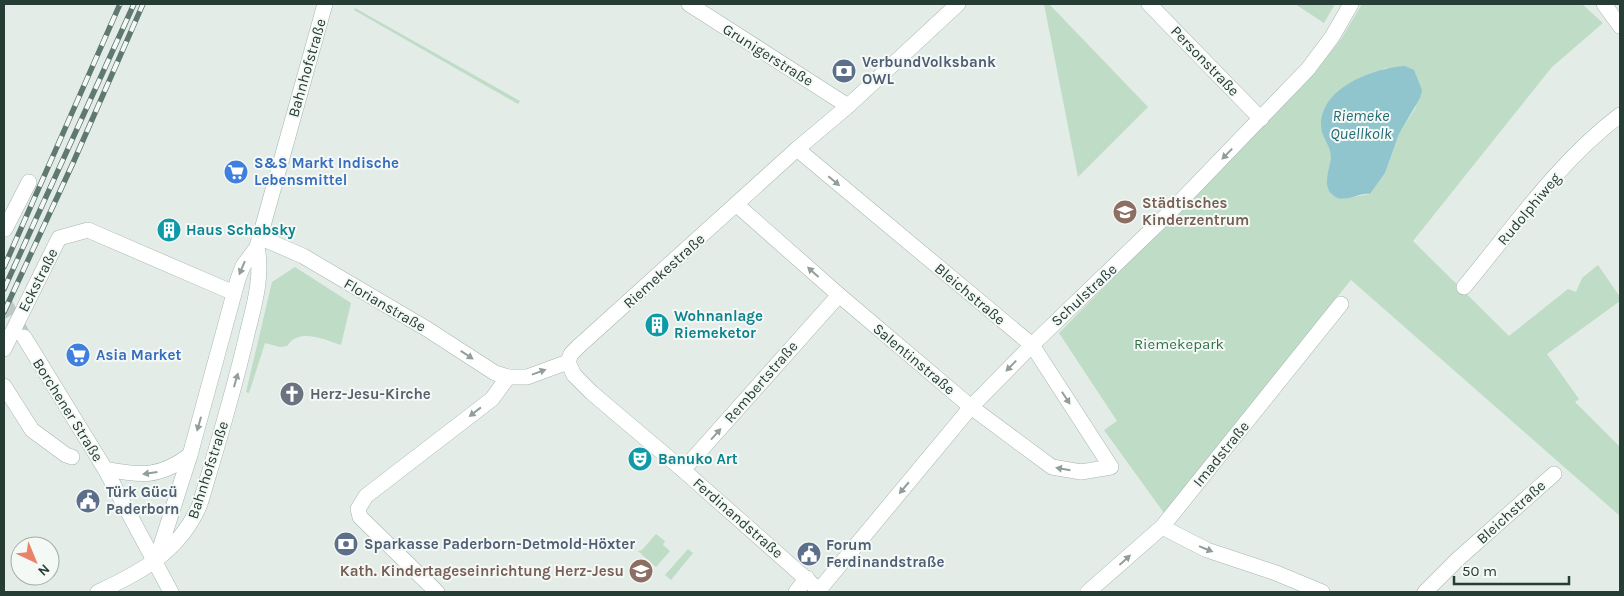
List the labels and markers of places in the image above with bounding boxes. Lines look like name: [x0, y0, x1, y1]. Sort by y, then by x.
place label: VerbundVolksbank OWL: [862, 53, 996, 88]
bank icon: VerbundVolksbank OWL: [831, 58, 857, 84]
place label: S&S Markt Indische Lebensmittel: [254, 154, 399, 189]
supermarket icon: S&S Markt Indische Lebensmittel: [223, 159, 249, 185]
place label: Städtisches Kinderzentrum: [1142, 194, 1249, 229]
school or university icon: Städtisches Kinderzentrum: [1112, 199, 1138, 225]
building icon: Haus Schabsky: [156, 217, 182, 243]
place label: Haus Schabsky: [186, 221, 296, 239]
place label: Wohnanlage Riemeketor: [674, 307, 763, 342]
building icon: Wohnanlage Riemeketor: [644, 312, 670, 338]
supermarket icon: Asia Market: [65, 342, 91, 368]
place label: Asia Market: [96, 346, 181, 364]
church icon: Herz-Jesu-Kirche: [279, 381, 305, 407]
place label: Herz-Jesu-Kirche: [310, 385, 431, 403]
theatre icon: Banuko Art: [627, 446, 653, 472]
place label: Banuko Art: [658, 450, 738, 468]
place label: Türk Gücü Paderborn: [106, 483, 179, 518]
public building icon: Türk Gücü Paderborn: [75, 488, 101, 514]
bank icon: Sparkasse Paderborn-Detmold-Höxter: [333, 531, 359, 557]
place label: Sparkasse Paderborn-Detmold-Höxter: [364, 535, 635, 553]
place label: Forum Ferdinandstraße: [826, 536, 945, 571]
public building icon: Forum Ferdinandstraße: [796, 541, 822, 567]
school or university icon: Kath. Kindertageseinrichtung Herz-Jesu: [628, 558, 654, 584]
place label: Kath. Kindertageseinrichtung Herz-Jesu: [340, 562, 624, 580]

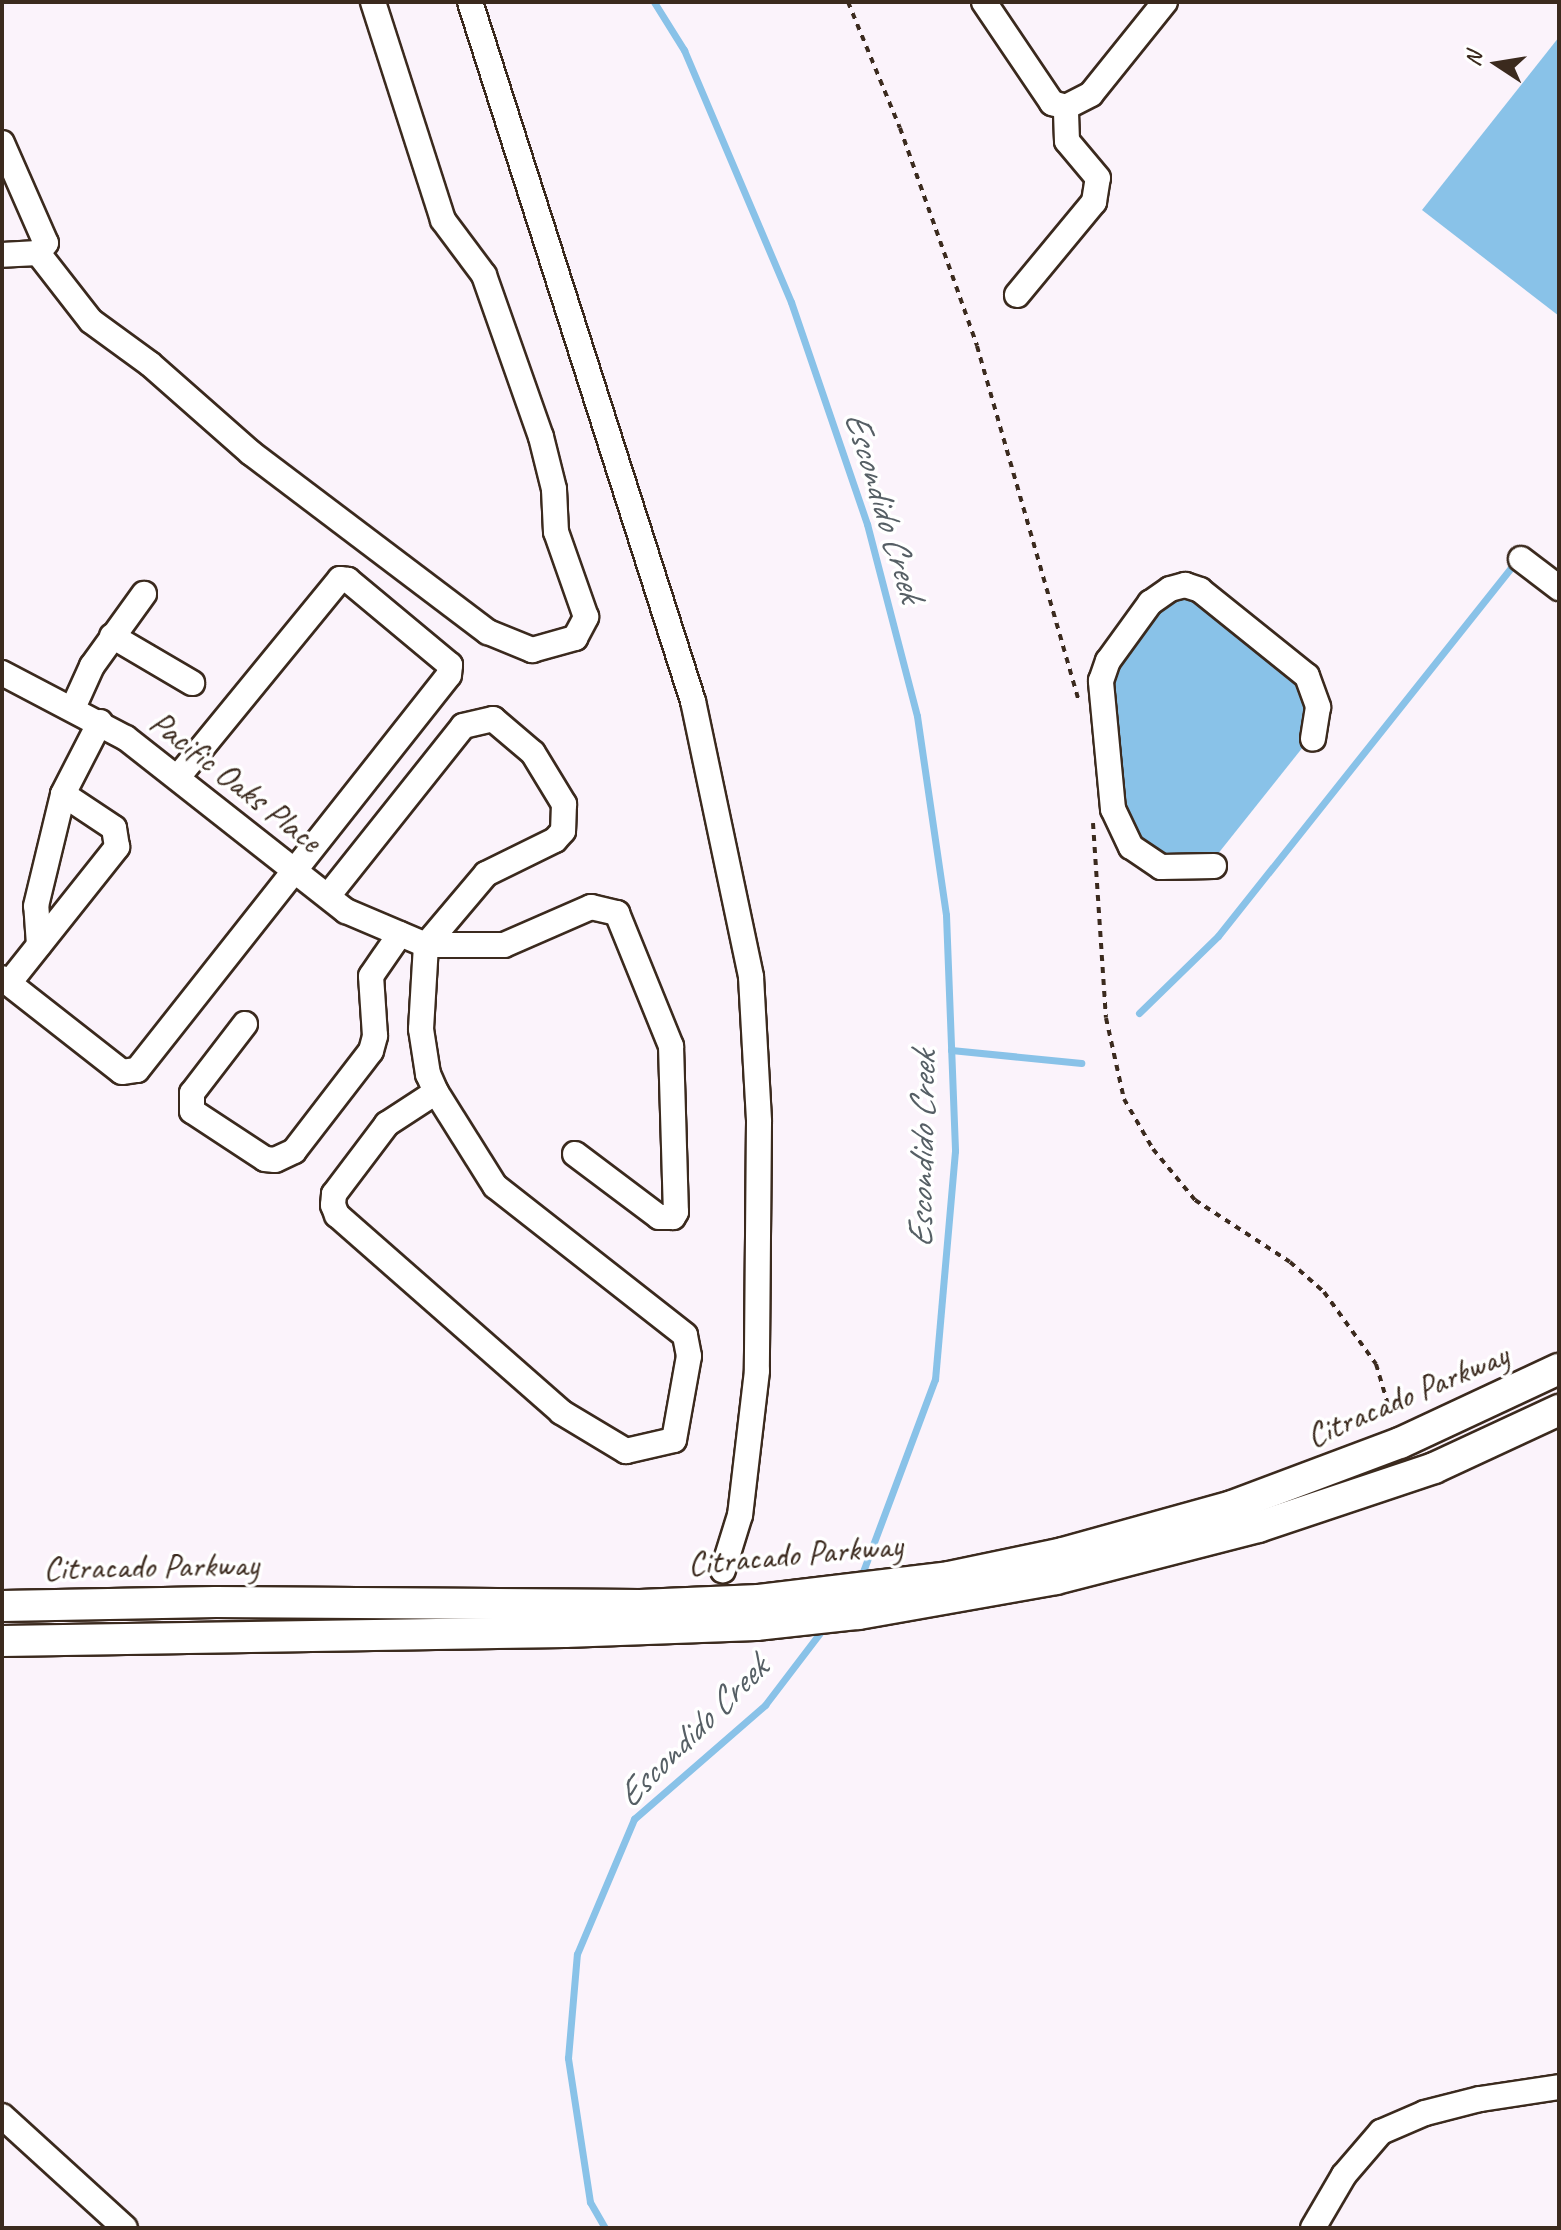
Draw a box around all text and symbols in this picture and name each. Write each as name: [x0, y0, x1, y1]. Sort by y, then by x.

== == ==

PROBLEM STATEMENT: Your job is to repeat the data exactly, leaving each picture out.

REPLY TO THE TASK:
List the labels and markers of places in the image above with bounding boxes. Lines look like name: [x0, y0, x1, y1]. Sort by y, then by x.
place label: VerbundVolksbank OWL: [862, 53, 996, 88]
bank icon: VerbundVolksbank OWL: [831, 58, 857, 84]
place label: S&S Markt Indische Lebensmittel: [254, 154, 399, 189]
supermarket icon: S&S Markt Indische Lebensmittel: [223, 159, 249, 185]
place label: Städtisches Kinderzentrum: [1142, 194, 1249, 229]
school or university icon: Städtisches Kinderzentrum: [1112, 199, 1138, 225]
building icon: Haus Schabsky: [156, 217, 182, 243]
place label: Haus Schabsky: [186, 221, 296, 239]
place label: Wohnanlage Riemeketor: [674, 307, 763, 342]
building icon: Wohnanlage Riemeketor: [644, 312, 670, 338]
supermarket icon: Asia Market: [65, 342, 91, 368]
place label: Asia Market: [96, 346, 181, 364]
church icon: Herz-Jesu-Kirche: [279, 381, 305, 407]
place label: Herz-Jesu-Kirche: [310, 385, 431, 403]
theatre icon: Banuko Art: [627, 446, 653, 472]
place label: Banuko Art: [658, 450, 738, 468]
place label: Türk Gücü Paderborn: [106, 483, 179, 518]
public building icon: Türk Gücü Paderborn: [75, 488, 101, 514]
bank icon: Sparkasse Paderborn-Detmold-Höxter: [333, 531, 359, 557]
place label: Sparkasse Paderborn-Detmold-Höxter: [364, 535, 635, 553]
place label: Forum Ferdinandstraße: [826, 536, 945, 571]
public building icon: Forum Ferdinandstraße: [796, 541, 822, 567]
school or university icon: Kath. Kindertageseinrichtung Herz-Jesu: [628, 558, 654, 584]
place label: Kath. Kindertageseinrichtung Herz-Jesu: [340, 562, 624, 580]

Draw a box around all text and symbols in this picture and name each. Write each as name: [x0, y0, x1, y1]. Sort by y, then by x.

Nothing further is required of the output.